En son 7 Aralık'ta Ulusal Kırmızı Et Konseyi tarafından açıklanan fiyatlara bakıldığında; dana karkas etin kilosu ortalama, son bir hafta içinde 230 liradan 270 liraya, kıyma 380 liradan 420 liraya, kuşbaşı 400 liradan 440 liraya, biftek 350 liradan 390 liraya, sucuk 450 liradan 490 liraya yükseldi ve bir hafta içinde 40 liralık bir artış gerçekleşti. Geçen yıla oranla yaklaşık yüzde 160 oranında artış var. Aynı dönemde kuzu karkas etin kilosu ortalama 315 liraya yükseldi ve geçen yıla göre yüzde 170 oranında artış yaşadı.
“BÜYÜKBAŞ HAYVAN VARLIĞI DÜŞÜYOR”
Eskişehir Lokantacılar ve Kasaplar Esnaf Odası Başkanı Bahar Bilen, kırmızı ette yaşanan fiyat artışını durdurmak için önce nedenlerinin iyi araştırılması gerektiğini ifade ederek fiyatların ithalatla düşürülmeye çalışılmasının bir işe yaramadığını vurguladı. Bilen, “Sektör de yaşanan sorunlar nedeniyle hem besicilik faaliyetinle iştigal eden işletme sayısının hem de artan nüfus karşısında büyükbaş hayvan varlığının gün geçtikçe azaldığı yönünde gözlemekteyiz” diye konuştu.
FİYATLAR NEDEN YERİNDE DURMUYOR?
“Fiyat artışının temel nedeni artan maliyetler, yem hammaddelerinde dışa bağımlılık ve ithalat politikası” diyen Bilen, “Et ve et ürünlerinin üretimi ve satışı alanında faaliyet gösteren lider firmalar, perakendecilerin raf fiyatlarını belirliyor.
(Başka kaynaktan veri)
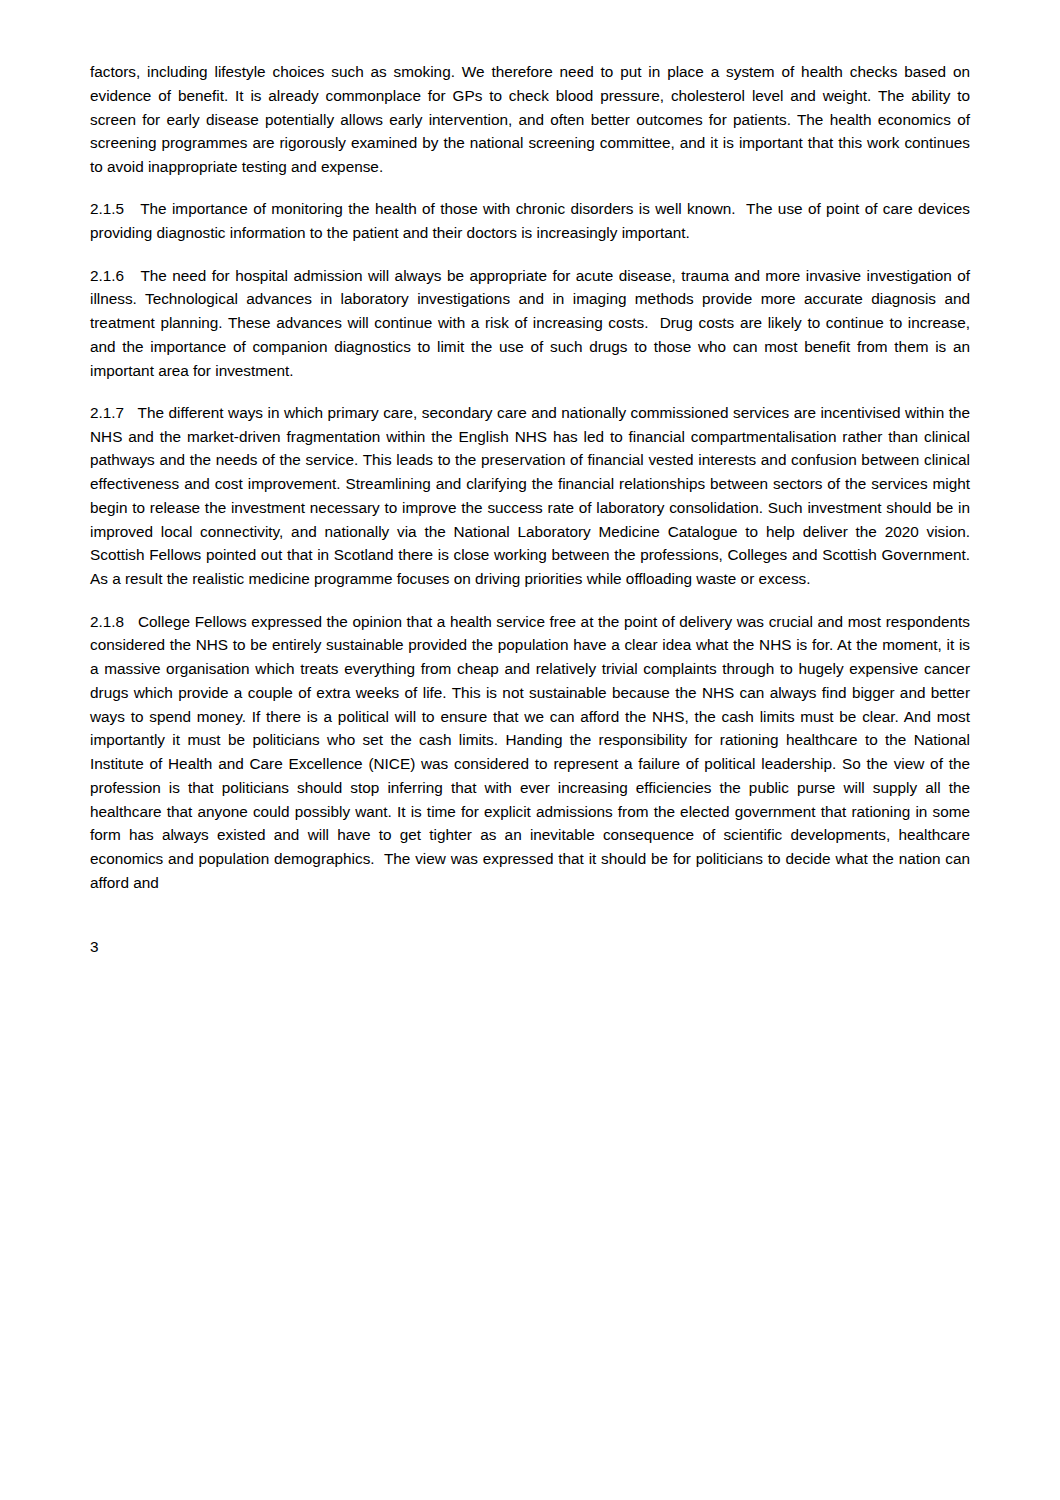factors, including lifestyle choices such as smoking. We therefore need to put in place a system of health checks based on evidence of benefit. It is already commonplace for GPs to check blood pressure, cholesterol level and weight. The ability to screen for early disease potentially allows early intervention, and often better outcomes for patients. The health economics of screening programmes are rigorously examined by the national screening committee, and it is important that this work continues to avoid inappropriate testing and expense.
2.1.5 The importance of monitoring the health of those with chronic disorders is well known. The use of point of care devices providing diagnostic information to the patient and their doctors is increasingly important.
2.1.6 The need for hospital admission will always be appropriate for acute disease, trauma and more invasive investigation of illness. Technological advances in laboratory investigations and in imaging methods provide more accurate diagnosis and treatment planning. These advances will continue with a risk of increasing costs. Drug costs are likely to continue to increase, and the importance of companion diagnostics to limit the use of such drugs to those who can most benefit from them is an important area for investment.
2.1.7 The different ways in which primary care, secondary care and nationally commissioned services are incentivised within the NHS and the market-driven fragmentation within the English NHS has led to financial compartmentalisation rather than clinical pathways and the needs of the service. This leads to the preservation of financial vested interests and confusion between clinical effectiveness and cost improvement. Streamlining and clarifying the financial relationships between sectors of the services might begin to release the investment necessary to improve the success rate of laboratory consolidation. Such investment should be in improved local connectivity, and nationally via the National Laboratory Medicine Catalogue to help deliver the 2020 vision. Scottish Fellows pointed out that in Scotland there is close working between the professions, Colleges and Scottish Government. As a result the realistic medicine programme focuses on driving priorities while offloading waste or excess.
2.1.8 College Fellows expressed the opinion that a health service free at the point of delivery was crucial and most respondents considered the NHS to be entirely sustainable provided the population have a clear idea what the NHS is for. At the moment, it is a massive organisation which treats everything from cheap and relatively trivial complaints through to hugely expensive cancer drugs which provide a couple of extra weeks of life. This is not sustainable because the NHS can always find bigger and better ways to spend money. If there is a political will to ensure that we can afford the NHS, the cash limits must be clear. And most importantly it must be politicians who set the cash limits. Handing the responsibility for rationing healthcare to the National Institute of Health and Care Excellence (NICE) was considered to represent a failure of political leadership. So the view of the profession is that politicians should stop inferring that with ever increasing efficiencies the public purse will supply all the healthcare that anyone could possibly want. It is time for explicit admissions from the elected government that rationing in some form has always existed and will have to get tighter as an inevitable consequence of scientific developments, healthcare economics and population demographics. The view was expressed that it should be for politicians to decide what the nation can afford and
3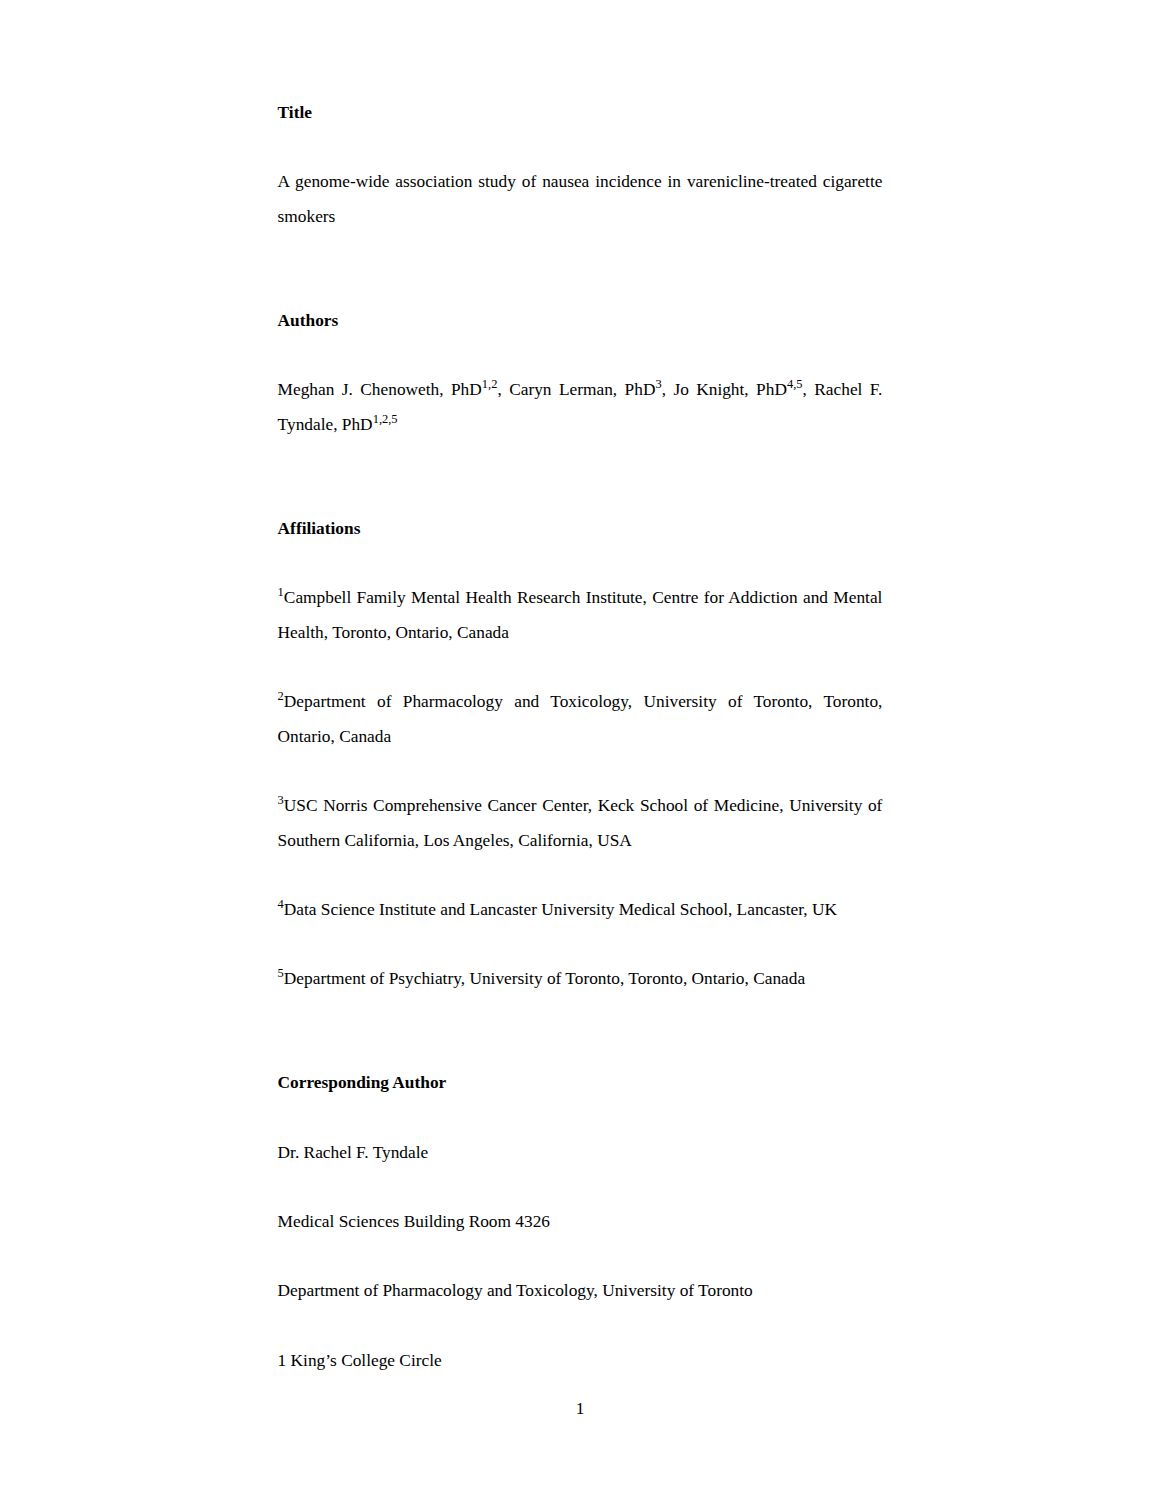Title
A genome-wide association study of nausea incidence in varenicline-treated cigarette smokers
Authors
Meghan J. Chenoweth, PhD1,2, Caryn Lerman, PhD3, Jo Knight, PhD4,5, Rachel F. Tyndale, PhD1,2,5
Affiliations
1Campbell Family Mental Health Research Institute, Centre for Addiction and Mental Health, Toronto, Ontario, Canada
2Department of Pharmacology and Toxicology, University of Toronto, Toronto, Ontario, Canada
3USC Norris Comprehensive Cancer Center, Keck School of Medicine, University of Southern California, Los Angeles, California, USA
4Data Science Institute and Lancaster University Medical School, Lancaster, UK
5Department of Psychiatry, University of Toronto, Toronto, Ontario, Canada
Corresponding Author
Dr. Rachel F. Tyndale
Medical Sciences Building Room 4326
Department of Pharmacology and Toxicology, University of Toronto
1 King’s College Circle
1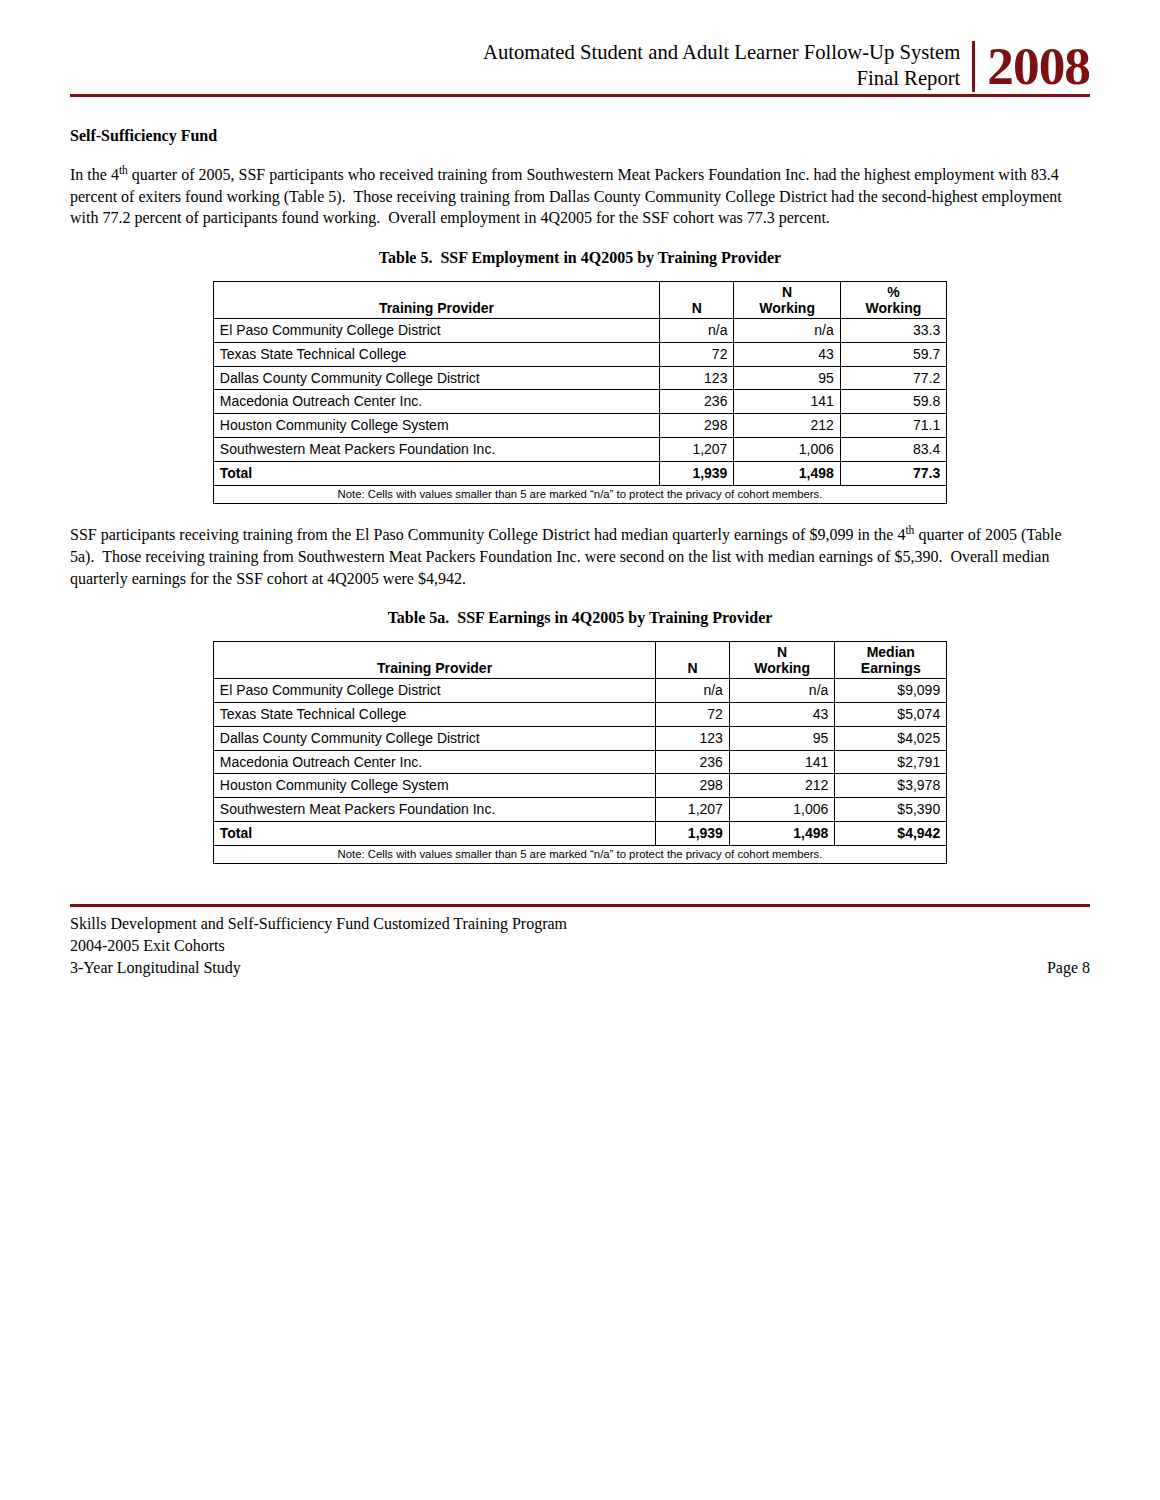Automated Student and Adult Learner Follow-Up System
Final Report
2008
Self-Sufficiency Fund
In the 4th quarter of 2005, SSF participants who received training from Southwestern Meat Packers Foundation Inc. had the highest employment with 83.4 percent of exiters found working (Table 5). Those receiving training from Dallas County Community College District had the second-highest employment with 77.2 percent of participants found working. Overall employment in 4Q2005 for the SSF cohort was 77.3 percent.
Table 5. SSF Employment in 4Q2005 by Training Provider
| Training Provider | N | N Working | % Working |
| --- | --- | --- | --- |
| El Paso Community College District | n/a | n/a | 33.3 |
| Texas State Technical College | 72 | 43 | 59.7 |
| Dallas County Community College District | 123 | 95 | 77.2 |
| Macedonia Outreach Center Inc. | 236 | 141 | 59.8 |
| Houston Community College System | 298 | 212 | 71.1 |
| Southwestern Meat Packers Foundation Inc. | 1,207 | 1,006 | 83.4 |
| Total | 1,939 | 1,498 | 77.3 |
| Note: Cells with values smaller than 5 are marked “n/a” to protect the privacy of cohort members. |
SSF participants receiving training from the El Paso Community College District had median quarterly earnings of $9,099 in the 4th quarter of 2005 (Table 5a). Those receiving training from Southwestern Meat Packers Foundation Inc. were second on the list with median earnings of $5,390. Overall median quarterly earnings for the SSF cohort at 4Q2005 were $4,942.
Table 5a. SSF Earnings in 4Q2005 by Training Provider
| Training Provider | N | N Working | Median Earnings |
| --- | --- | --- | --- |
| El Paso Community College District | n/a | n/a | $9,099 |
| Texas State Technical College | 72 | 43 | $5,074 |
| Dallas County Community College District | 123 | 95 | $4,025 |
| Macedonia Outreach Center Inc. | 236 | 141 | $2,791 |
| Houston Community College System | 298 | 212 | $3,978 |
| Southwestern Meat Packers Foundation Inc. | 1,207 | 1,006 | $5,390 |
| Total | 1,939 | 1,498 | $4,942 |
| Note: Cells with values smaller than 5 are marked “n/a” to protect the privacy of cohort members. |
Skills Development and Self-Sufficiency Fund Customized Training Program
2004-2005 Exit Cohorts
3-Year Longitudinal Study Page 8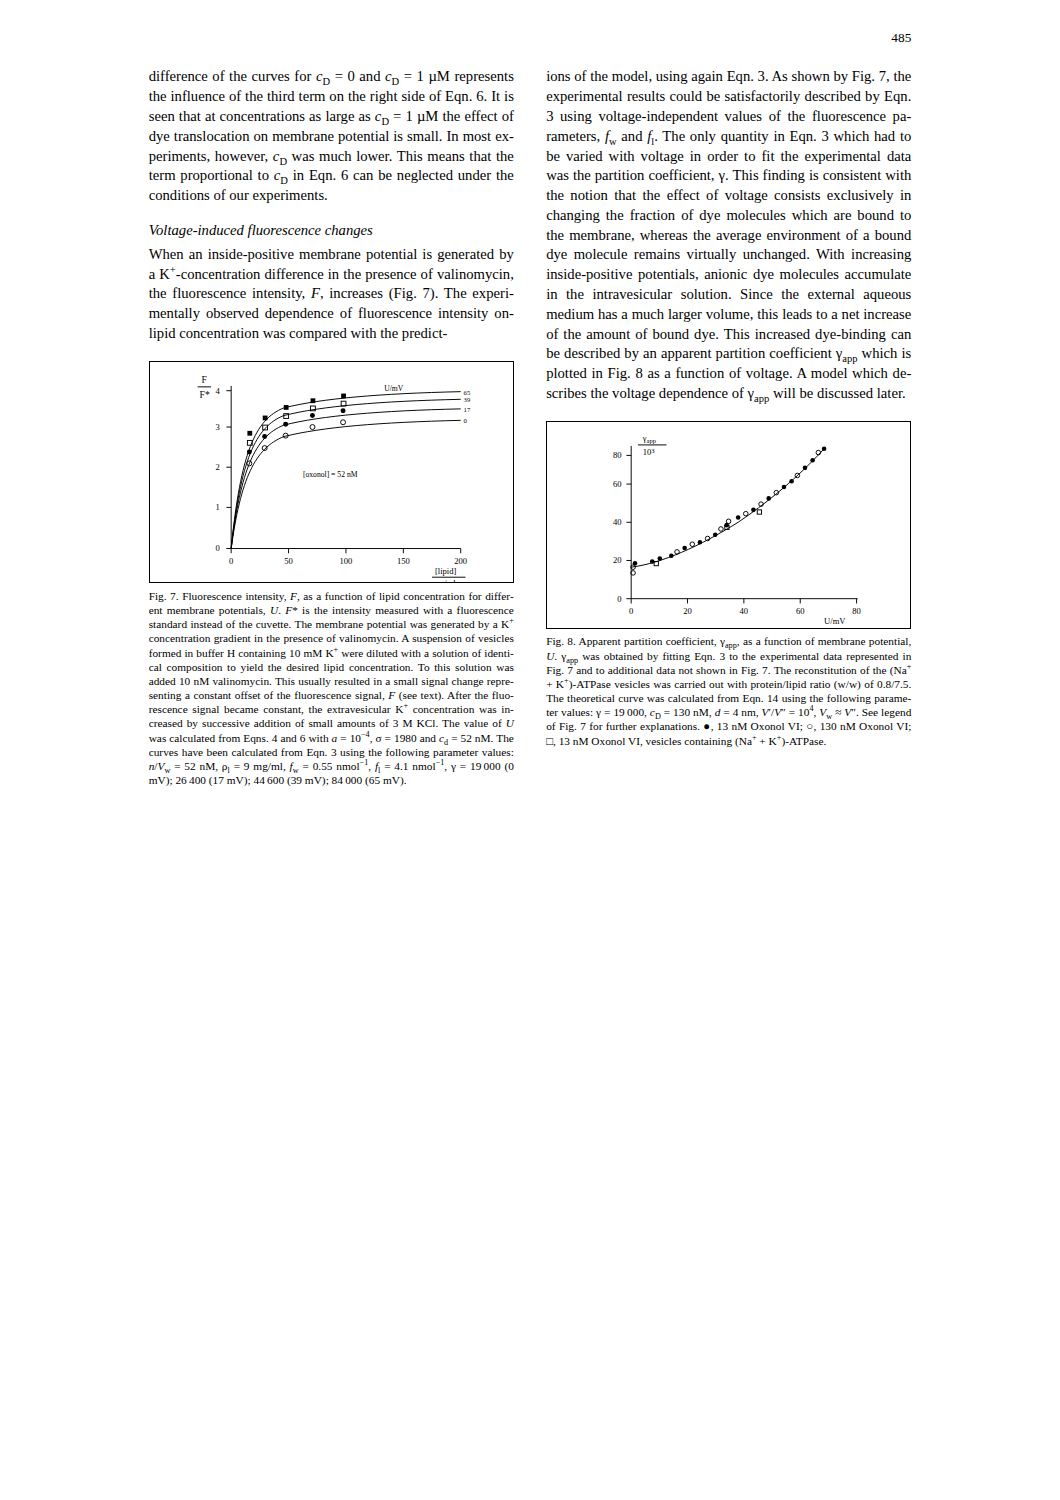485
difference of the curves for cD = 0 and cD = 1 µM represents the influence of the third term on the right side of Eqn. 6. It is seen that at concentrations as large as cD = 1 µM the effect of dye translocation on membrane potential is small. In most experiments, however, cD was much lower. This means that the term proportional to cD in Eqn. 6 can be neglected under the conditions of our experiments.
Voltage-induced fluorescence changes
When an inside-positive membrane potential is generated by a K+-concentration difference in the presence of valinomycin, the fluorescence intensity, F, increases (Fig. 7). The experimentally observed dependence of fluorescence intensity onlipid concentration was compared with the predict-
0 1 2 3 4 0 50 100 150 200 F F* [lipid] µg/ml U/mV 65 39 17 0 [oxonol] = 52 nM
Fig. 7. Fluorescence intensity, F, as a function of lipid concentration for different membrane potentials, U. F* is the intensity measured with a fluorescence standard instead of the cuvette. The membrane potential was generated by a K+ concentration gradient in the presence of valinomycin. A suspension of vesicles formed in buffer H containing 10 mM K+ were diluted with a solution of identical composition to yield the desired lipid concentration. To this solution was added 10 nM valinomycin. This usually resulted in a small signal change representing a constant offset of the fluorescence signal, F (see text). After the fluorescence signal became constant, the extravesicular K+ concentration was increased by successive addition of small amounts of 3 M KCl. The value of U was calculated from Eqns. 4 and 6 with a = 10−4, σ = 1980 and cd = 52 nM. The curves have been calculated from Eqn. 3 using the following parameter values: n/Vw = 52 nM, ρl = 9 mg/ml, fw = 0.55 nmol−1, fl = 4.1 nmol−1, γ = 19 000 (0 mV); 26 400 (17 mV); 44 600 (39 mV); 84 000 (65 mV).
ions of the model, using again Eqn. 3. As shown by Fig. 7, the experimental results could be satisfactorily described by Eqn. 3 using voltage-independent values of the fluorescence parameters, fw and fl. The only quantity in Eqn. 3 which had to be varied with voltage in order to fit the experimental data was the partition coefficient, γ. This finding is consistent with the notion that the effect of voltage consists exclusively in changing the fraction of dye molecules which are bound to the membrane, whereas the average environment of a bound dye molecule remains virtually unchanged. With increasing inside-positive potentials, anionic dye molecules accumulate in the intravesicular solution. Since the external aqueous medium has a much larger volume, this leads to a net increase of the amount of bound dye. This increased dye-binding can be described by an apparent partition coefficient γapp which is plotted in Fig. 8 as a function of voltage. A model which describes the voltage dependence of γapp will be discussed later.
0 20 40 60 80 0 20 40 60 80 γapp 103 U/mV
Fig. 8. Apparent partition coefficient, γapp, as a function of membrane potential, U. γapp was obtained by fitting Eqn. 3 to the experimental data represented in Fig. 7 and to additional data not shown in Fig. 7. The reconstitution of the (Na+ + K+)-ATPase vesicles was carried out with protein/lipid ratio (w/w) of 0.8/7.5. The theoretical curve was calculated from Eqn. 14 using the following parameter values: γ = 19 000, cD = 130 nM, d = 4 nm, V′/V″ = 104, Vw ≈ V″. See legend of Fig. 7 for further explanations. ●, 13 nM Oxonol VI; ○, 130 nM Oxonol VI; □, 13 nM Oxonol VI, vesicles containing (Na+ + K+)-ATPase.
Rekabeti kısıtlayıcı uygulamalar, enerji ve yem maliyetlerinin artması, çiğ süt fiyatlarının artış gösterememesi” diyerek fiyat artışına neden olan sebepleri sıraladı.
Dayanma gücü kalmayan besicilerin, büyükbaş anaç hayvanlarını kesime göndermesinden kaynaklı olarak da büyük sıkıntıların yaşandığını hatırlatan Bilen, “Bu durum Türkiye'de büyükbaş hayvan varlığının düşmesine yol açarak kırmızı et piyasasında arz yönlü sorunlar doğurmuş ve artan talep karşısında ani yükselişler yaşanmıştır” ifadelerini kullandı.
“FİYATI ÜRETİCİ BELİRLEMİYOR!”
Mevcut durumda büyükbaş ve küçükbaş hayvan besiciliği alanında faaliyet gösteren Türkiye genelinde yaklaşık 200 bin işletmenin bulunduğunu, çiğ süt üretim işletmelerinin sayısıyla birlikte toplam hayvancılık işletmesi sayısının yaklaşık 1 milyon olduğunu ve bu işletmelerin çoğunun küçük ölçekli aile işletmesi niteliği taşıdığını aktaran Bilen, şöyle devam etti:
“İşletmeler yeterli derecede büyüyemedikleri için, bölgesel lider durumuna gelen işletmelerin önünde üretici ürünlerini pazarlarken zayıf konumda ve aracıya ya da kesimhaneye satış yaparken fiyatı belirleyen taraf olamıyorlar. Ülkemizde kırmızı et fiyatlarında son dönemde meydana gelen fiyat artışlarının rekabet karşıtı eylemlerden ziyade, besicilik ve tüm sektörün gelişiminde karşılaşılan yapısal sorunlardan ve maliyet artışlarından kaynakladığı aşikardır.”
“ÜRETİCİLER DESTEKLENMELİ”
Türkiye'deki meraların vasıfsız olmasından kaynaklı çoğunlukla ahır besiciliği yapıldığını, yem maliyetlerinin önemli ölçüde arttığını, sektörde kullanılan girdilerin büyük bir kısmının ithal edilmesinden kaynaklı olarak küresel seviyede yaşanan olumsuz gelişmelere ve dövizdeki hareketlere karşı sektörün oldukça kırılgan hale geldiğini söyleyen Bilen, konuşmasını şöyle sonlandırdı:
“Önümüzdeki birkaç yıl içinde sektörün toparlanması açısından üretim maliyetlerinin düşürülmesi, üretici örgütlerinin, kooperatiflerin pazarda daha etkin rol üstlenmesi için yem ve enerji fiyatlarındaki vergi muafiyeti ile üreticilerin desteklenmesi gerekmektedir.”